A autocrítica: refere-se à capacidade interna do indivíduo de realizar uma crítica de si mesmo. Ela implica na análise de seus atos, da sua maneira de agir, dos erros cometidos e das possibilidades de realizar uma auto correção. Desta forma o sujeito (coletivo ou individuo) se aprimora. Esse mecanismo é inerente ao processo de autoconhecimento – o ser conhece a si mesmo, identifica seus pontos fortes e fracos, suas potencialidades, e a partir daí corrige os rumos de sua jornada existencial, e se aplica também a um grupo social e a uma instituição.
Esta sucessão de movimentos psíquicos/sociais, que compõe o encontro do indivíduo consigo mesmo, e que passa necessariamente pela autocrítica, é mais complexa do que parece. Normalmente as pessoas estão tão mergulhadas na rotina, e preocupadas em ver no outro os defeitos que lhe são inerentes, bem como em julgar seus semelhantes, que se esquece de voltar-se para si mesmo e realizar um exame minucioso de suas próprias atitudes. Os que se aventuram nessa caminhada interior encontram em sua trilha melindres e suscetibilidades, bloqueios e outras tantas dificuldades.
Por outro lado, há pessoas extremamente perfeccionistas que exigem demais de si mesmas, e dos outros, e assim exageram na sua auto avaliação, mergulhando fundo na autocrítica e só enxergando defeitos e sombras em seu íntimo. Enquanto os outros erram pela falta desta qualidade, estes pecam pelo seu excesso. É necessário encontrar sempre o equilíbrio nesses processos psicológicos.
Em doutrinas políticas filosóficas, como o marxismo-leninismo, a autocrítica é vista como é.

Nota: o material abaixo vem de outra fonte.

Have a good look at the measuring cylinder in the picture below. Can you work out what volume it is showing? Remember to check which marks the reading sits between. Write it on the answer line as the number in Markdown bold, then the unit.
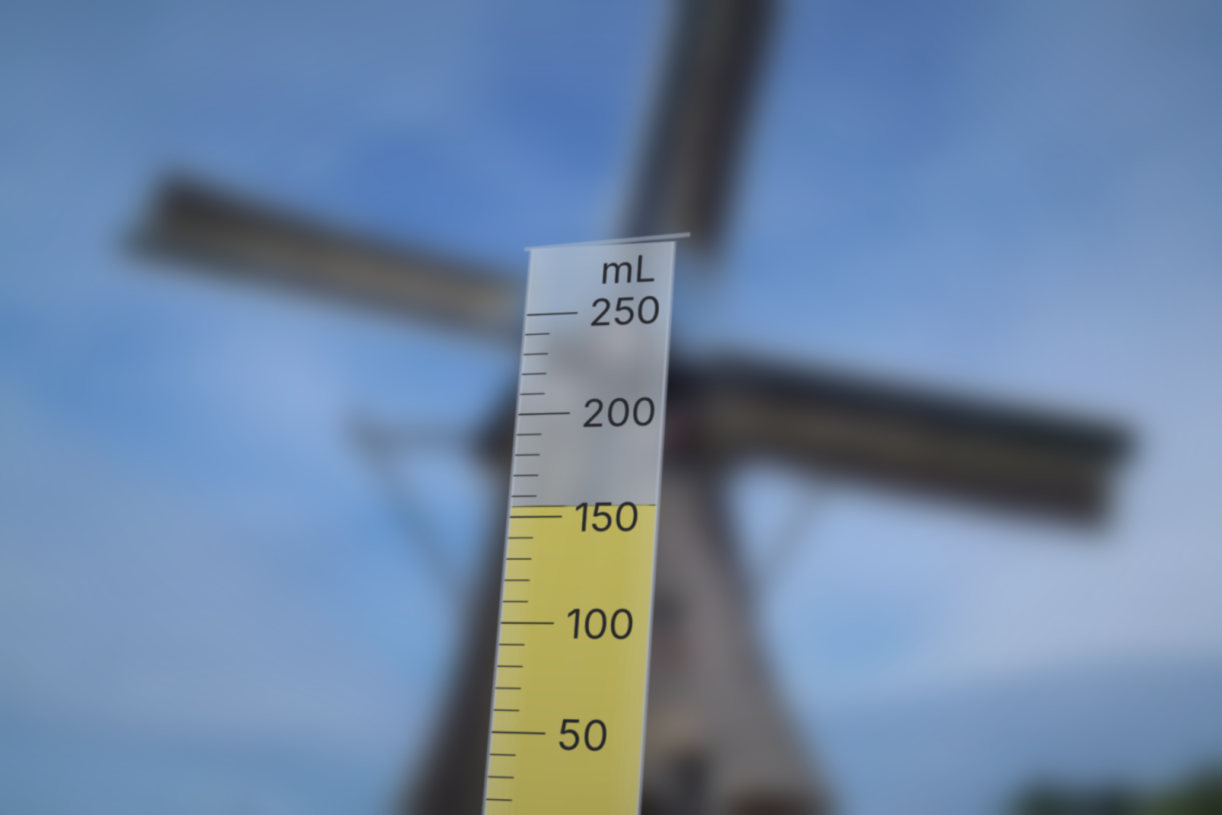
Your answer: **155** mL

Um método científico e também enquanto exercício político constante. Através deste método os socialistas/comunistas buscam a transformação da sociedade por meio da prática do Comunismo, resultado final de um desenvolvimento dialético – confronto entre tese e antítese, do qual brota a síntese, que se torna tese e dá sequência a esse processo infinito. Esta forma de abordar a realidade engloba uma constante busca da verdade e do aperfeiçoamento de uma realidade, que assim passa por um exame permanente do real – a crítica – e pela procura de uma perfeição também interior – por intermédio da autocrítica.